[[ Text block open ]]

Literature DB >> 30527103

CHIPS-Child: Testing the developmental programming hypothesis in the offspring of the CHIPS trial.

Laura A Magee1, Anne R Synnes2, Peter von Dadelszen3, Anna M Hutfield4, Jean-Pierre Chanoine5, Anne-Marie Côté6, Angela M Devlin7, Jon Dorling8, Amiram Gafni9, Wessel Ganzevoort10, Michael E Helewa11, Eileen K Hutton12, Gideon Koren13, Shoo K Lee14, Dawn Mcarthur15, Evelyne Rey16, Wendy P Robinson17, Tessa J Roseboom18, Joel Singer19, Samantha Wilson20, Jean Marie Moutquin21.   

Abstract

OBJECTIVES: As a follow-up to the CHIPS trial (Control of Hypertension In Pregnancy Study) of 'less tight' (versus 'tight') control of maternal blood pressure in pregnancy, CHIPS-Child investigated potential developmental programming of maternal blood pressure control in pregnancy, by examining measures of postnatal growth rate and hypothalamic-pituitary adrenal (HPA) axis activation.
METHODS: CHIPS follow-up was extended to 12 ± 2 months corrected post-gestational age for anthropometry (weight, length, head/waist circumference). For eligible children with consent for a study visit, we collected biological samples (hair/buccal samples) to evaluate HPA axis function (hair cortisol levels) and epigenetic change (DNA methylation analysis of buccal cells). The primary outcome was 'change in z-score for weight' between birth and 12 ± 2 mos. Secondary outcomes were hair cortisol and genome-wide DNA methylation status.
RESULTS: Of 683 eligible babies, 183 (26.8%) were lost to follow-up, 83 (12.2%) declined, 3 (0.4%) agreed only to ongoing contact, and 414 (60.6%) consented. 372/414 (89.9%) had weight measured at 12mos. In 'less tight' (vs. 'tight') control, the primary outcome was similar [-0.26 (-0.53, +0.01); p = 0.14, padjusted = 0.06]; median (95% confidence interval) hair cortisol (N = 35 samples) was lower [-496 (-892, -100) ng/g; p = 0.02], and buccal swab DNA methylation (N = 16 samples) was similar. No differences in growth rate could be demonstrated up to 5 years.

[[ Text block closed ]]
[[ Information provided open ]]

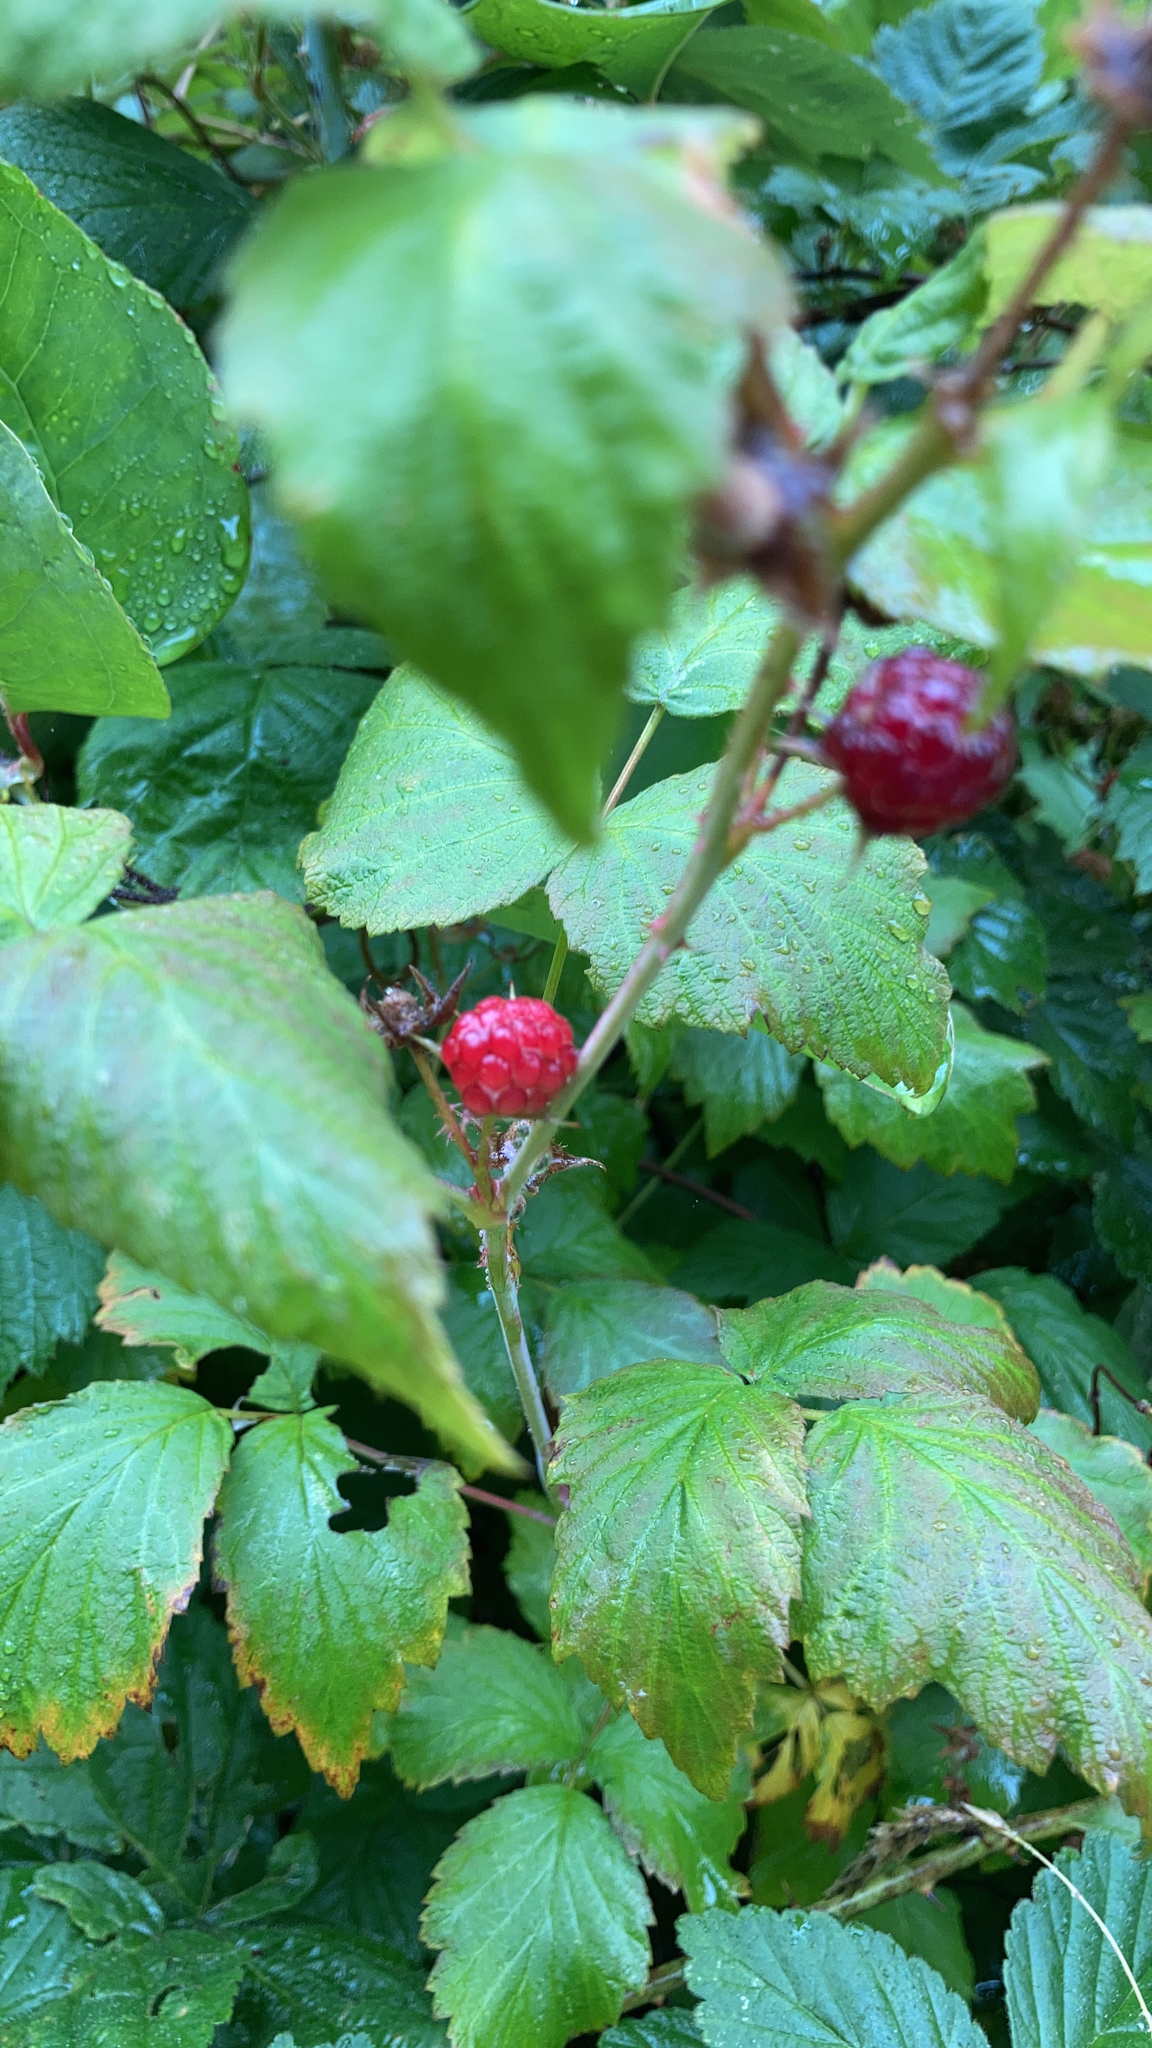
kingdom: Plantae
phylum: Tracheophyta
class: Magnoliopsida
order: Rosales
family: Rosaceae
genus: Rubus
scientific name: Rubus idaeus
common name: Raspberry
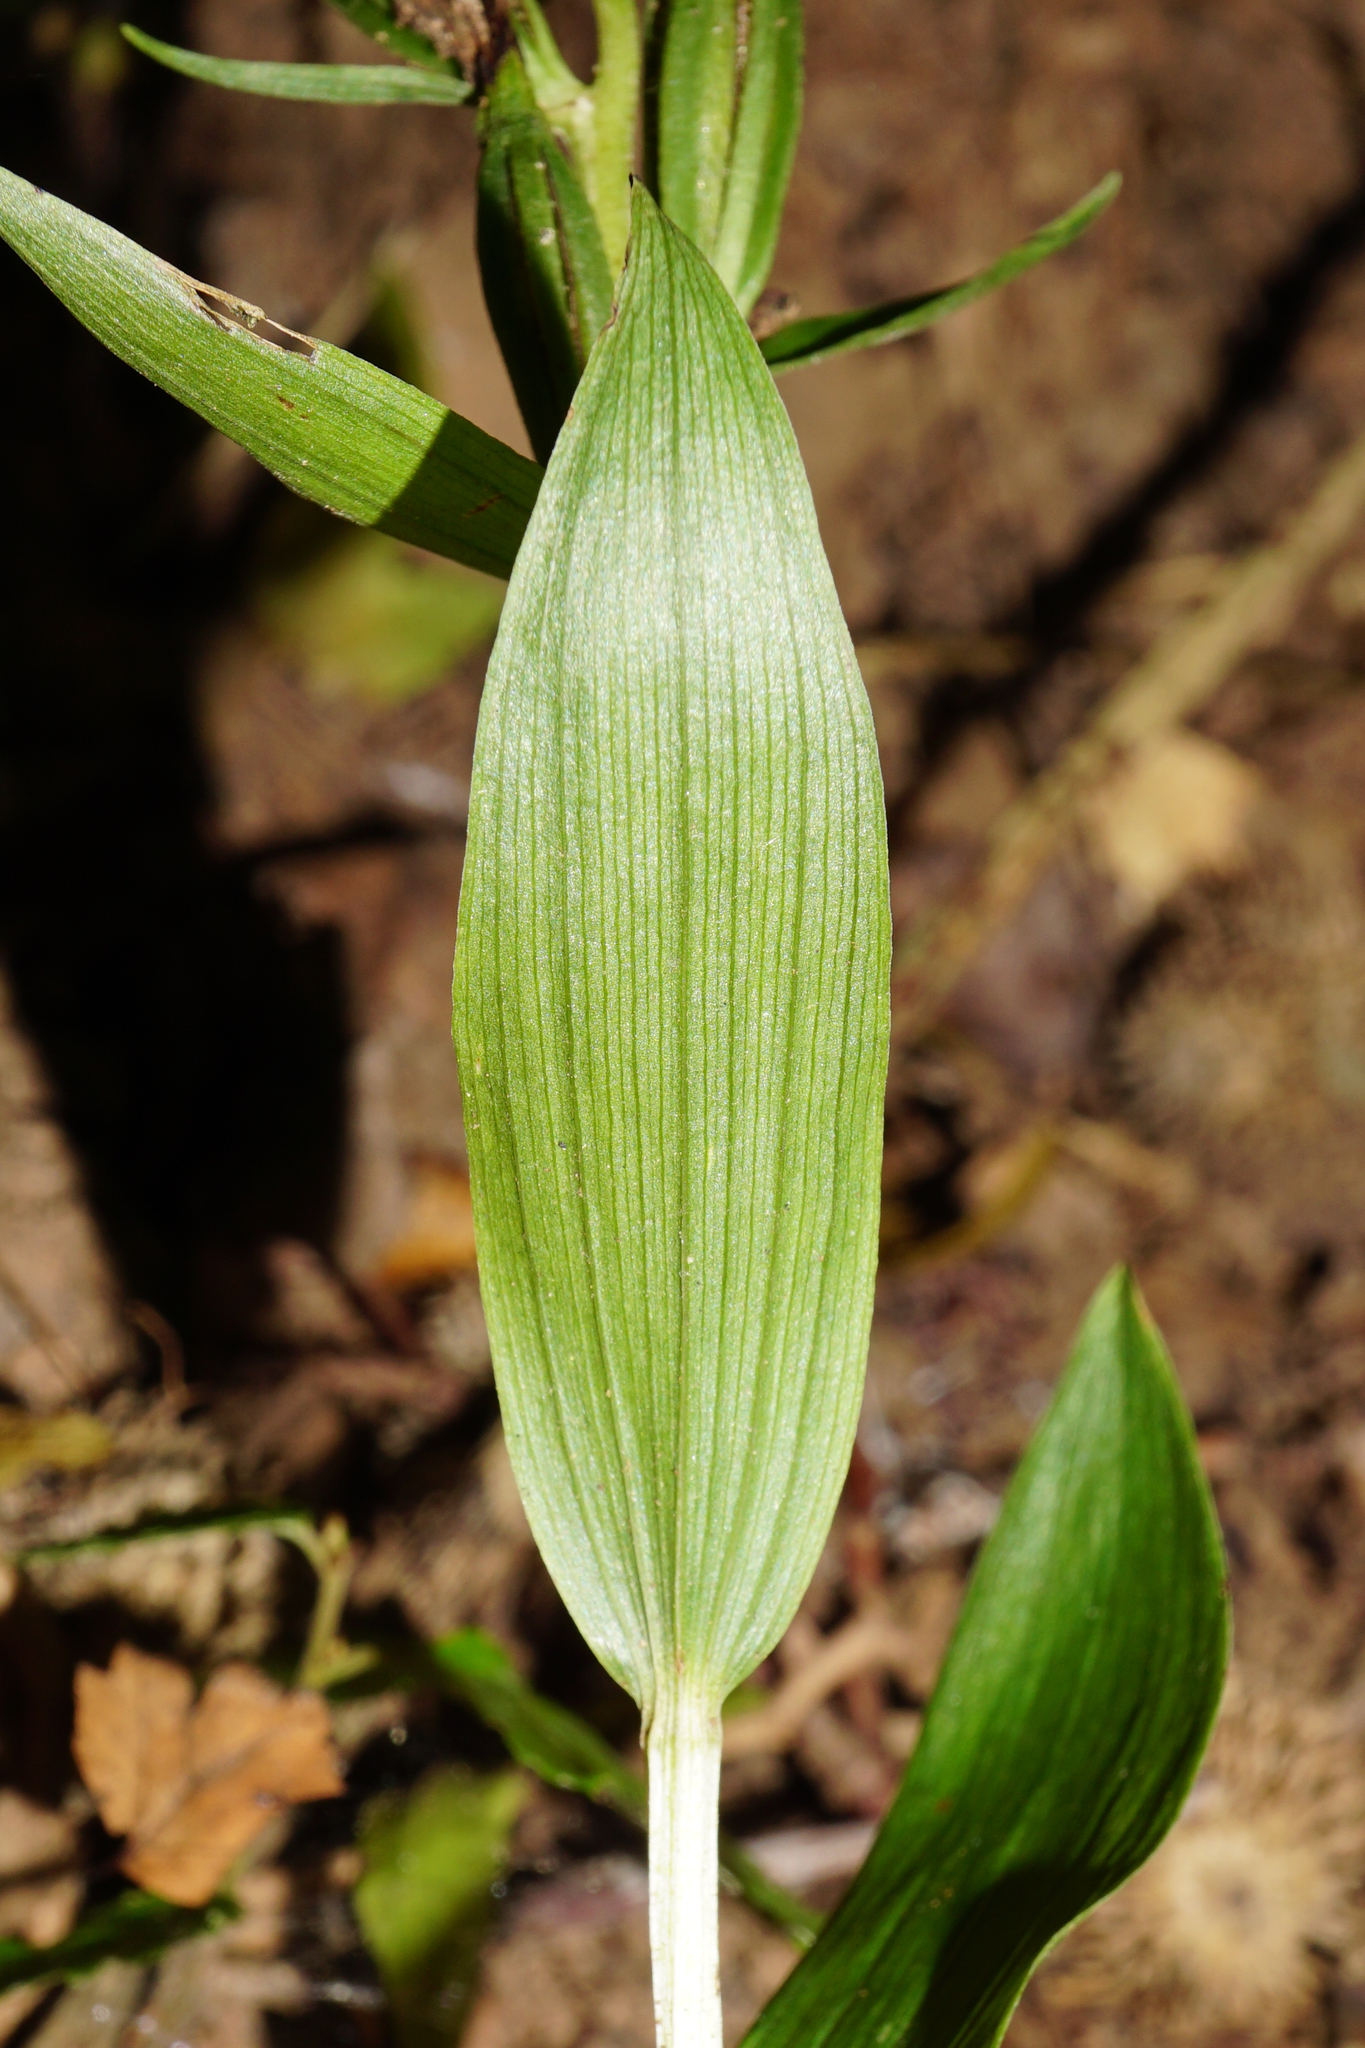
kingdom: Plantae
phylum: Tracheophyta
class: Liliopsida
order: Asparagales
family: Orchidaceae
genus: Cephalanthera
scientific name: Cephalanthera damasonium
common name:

[[ Information provided closed ]]

● Tasks to perform
• 1. List every anthropometric measurement that the CHIPS-Child abstract says was taken at follow-up.
• 2. Resume the CHIPS-Child abstract from the point where it stops.
The data come from a different source than the CHIPS-Child abstract.

● Answers given
• 1. Weight, length, head circumference, waist circumference

• 2.
CONCLUSIONS: Results demonstrate no compelling evidence for developmental programming of growth or the HPA axis. Clinicians should look to the clinical findings of CHIPS to guide practice. Researchers should seek to replicate these findings and extend outcomes to paediatric blood pressure and neurodevelopment.
Copyright © 2018 The Authors. Published by Elsevier B.V. All rights reserved.

Entities:  

Keywords:  Birthweight; DOHaD; Development; Growth; Hypertension; Plasticity; Pregnancy

Mesh:

Year:  2018        PMID: 30527103     DOI: 10.1016/j.preghy.2018.04.021

Source DB:  PubMed          Journal:  Pregnancy Hypertens        ISSN: 2210-7789            Impact factor:   2.899


  1 in total

1.  The XXI International Society of Hypertension in Pregnancy meeting, São Paulo, Brazil - A global health perspective.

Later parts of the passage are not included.